2 kitchen trash sized bags (13 gallon) or less
 13

1 small trash can full (about 3 bags)
 5

2 trash cans full (or one of those larger gizmos the trash companies give you)
 7

I don't use a trash service. I use only public trash cans for all household waste.
 0

None. Period. I don't do trash. I'm 100% compostable. Here, pat me on the back.
 0

I have a dumpster. And I fill it up. HooRah!
 1

Trash was always a big deal in our family when I was growing up. There were rules and carefully outlined procedures that one must follow when dealing with trash. I wrote a paper about it in college. When I showed the A+ paper to my mom, I expected her to protest that I'd overstated how things were in our family. Instead she read it, laughed, nodded and was quite pleased with the extreme type A behavior that I had described.

One of the house rules was: Always get rid of trash at the first opportunity that presents itself. A follow up rule was: If no opportunity presents itself, make an opportunity. My grandma actually got in trouble with the law because she was following rule number 2. She was caught putting a bag of trash in another person's dumpster. I'm the only person I know who's grandma started her police record at the spry young age of 70, and for getting rid of a bag of trash at that.
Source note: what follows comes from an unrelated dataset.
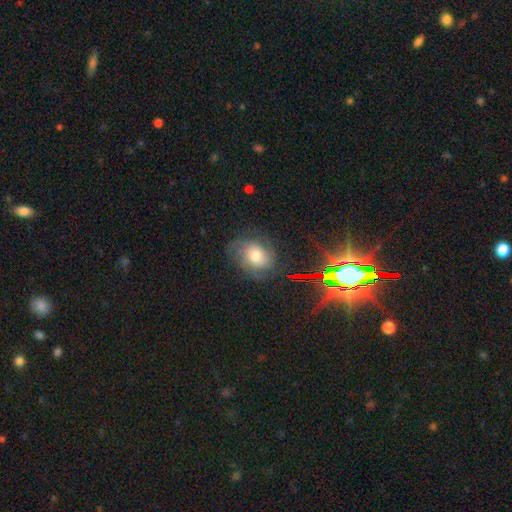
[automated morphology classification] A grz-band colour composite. It shows a featured or disk galaxy (59%) with no bar (77%), 2 (34%) tight (45%) spiral arms (88%) and a moderate central bulge (54%). Merging: none (68%).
As far as procedures go, the main rule of thumb was to always put trash into the trash bag the instant it could conceivably be considered trash. In fact, many times items were added to the trash bag long before any of us thought they were really at that "this is trash" level. (My dad had a favorite pair of shoes that became trash in my mom's eyes probably a year before they would have become trash in my dad's eyes.) BUT, and this is critically important, IF IT IS TRASH DAY, then trash is not to be put into the trash bag because that would have already been set out on the curb the night before. No, at this point, you have two options. You can either walk the trash out to the end of the driveway and deposit it there yourself.  Or you could add it to the temporary mini-bag that was set up for this purpose and which would be run out to the trash men at the moment of their arrival. Perhaps a specific example would help make this procedure a little more clear. (This is the example I used in my A+ paper, by the way.) Suppose you have a cold and you need to blow your nose. After blowing, one would usually deposit the tissue into the nearest trash bin. That was the usual procedure. But on trash day, that would be the exact wrong thing to do. Instead you would walk out to the end of the drive-way, no matter how ill you might be, and make sure that tissue was safely deposited where the trash men would get it.
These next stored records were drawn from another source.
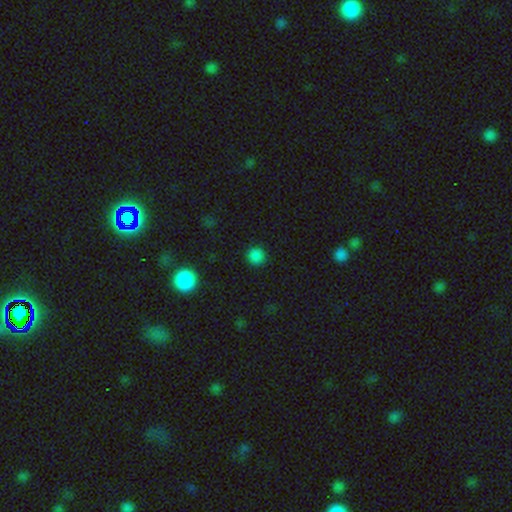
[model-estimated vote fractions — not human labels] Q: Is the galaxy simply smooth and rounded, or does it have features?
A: smooth — 84%.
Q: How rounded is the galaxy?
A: round — 94%.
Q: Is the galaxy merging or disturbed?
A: none — 91%.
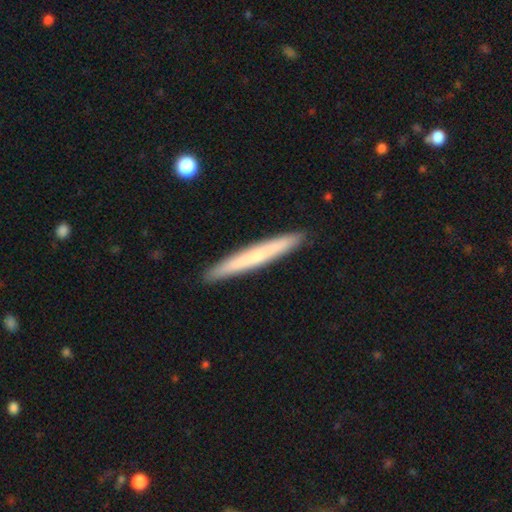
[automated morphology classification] Smooth or featured?
  - smooth: 57% *
  - featured or disk: 37%
  - star or artifact: 6%
How rounded?
  - cigar-shaped: 97% *
  - in between: 2%
  - round: 1%
Merging?
  - none: 92% *
  - minor disturbance: 6%
  - major disturbance: 1%
  - merger: 1%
I've diverged from the family path a short ways when it comes to trash. I'm not nearly as type A as my mom or grandma. But there is one way in which I've carried on the family tradition. Despite my family's love of getting rid of trash, we've never been very big on making trash. 

When Rob and I were first married (14 years ago next week), we had two housemates.  Soon after, we picked up a third and not long after that we added three kids to the mix. During that whole time, we never had more than one normal sized trash can. (It was a trash can that we found along the side of the highway once on our way back from a weekend retreat in Grass Valley.) When we moved to Colorado we reduced our number by 3 (since we no longer had the housemates) and the kids grew out of the diaper stage, so our trash accumulation plummeted.  Though I've been able to fill a trash can during a deep cleaning week, in general we seem to average about a bag and a half of trash a week (and the bags aren't packed down at all).
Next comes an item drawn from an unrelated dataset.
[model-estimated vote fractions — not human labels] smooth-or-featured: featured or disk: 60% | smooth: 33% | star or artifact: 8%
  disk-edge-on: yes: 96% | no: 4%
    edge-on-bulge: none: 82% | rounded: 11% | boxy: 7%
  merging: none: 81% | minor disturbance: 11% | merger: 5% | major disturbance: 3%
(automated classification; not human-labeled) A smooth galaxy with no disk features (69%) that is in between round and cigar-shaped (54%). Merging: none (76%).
So I was struck recently, when reading the blog of an old youth group friend, that some people produce more trash than that in a week. Joanne (the Simple Wife) is trying to become more frugal and one of the by-products of that has been that their family has greatly reduced the amount of trash that they generate each week.  She wrote, "Since we've cut WAY back on being consumers and stepped up our recycling, I'm astounded at how little trash we have on trash day. This morning, there was only one trash can--and it was only half full. Used to be two full cans every week!" That comment really piqued my curiosity. Two full cans?!!!  What would you be throwing away that you'd have that much trash?  I asked that question in a reply on her post, but I suspect that I might have come across as a bit of a snot (not that that was my intention at all.  I am a bit of a snot at times. And generally I intend to be a snot when I'm being snotty. But this is one of those cases where I was asking a question because I was honestly curious, and the snot must have leaked out without my permission.  All I know is, she never responded to me.)

So, believe it or not, the whole point of this long and convoluted post hasn't been to tell you about my Type A family, nor to introduce you to Joanne. What I want to know is, how much trash does your family produce and what goes into it? Inquiring minds want to know.  ... Well, my mind wants to know.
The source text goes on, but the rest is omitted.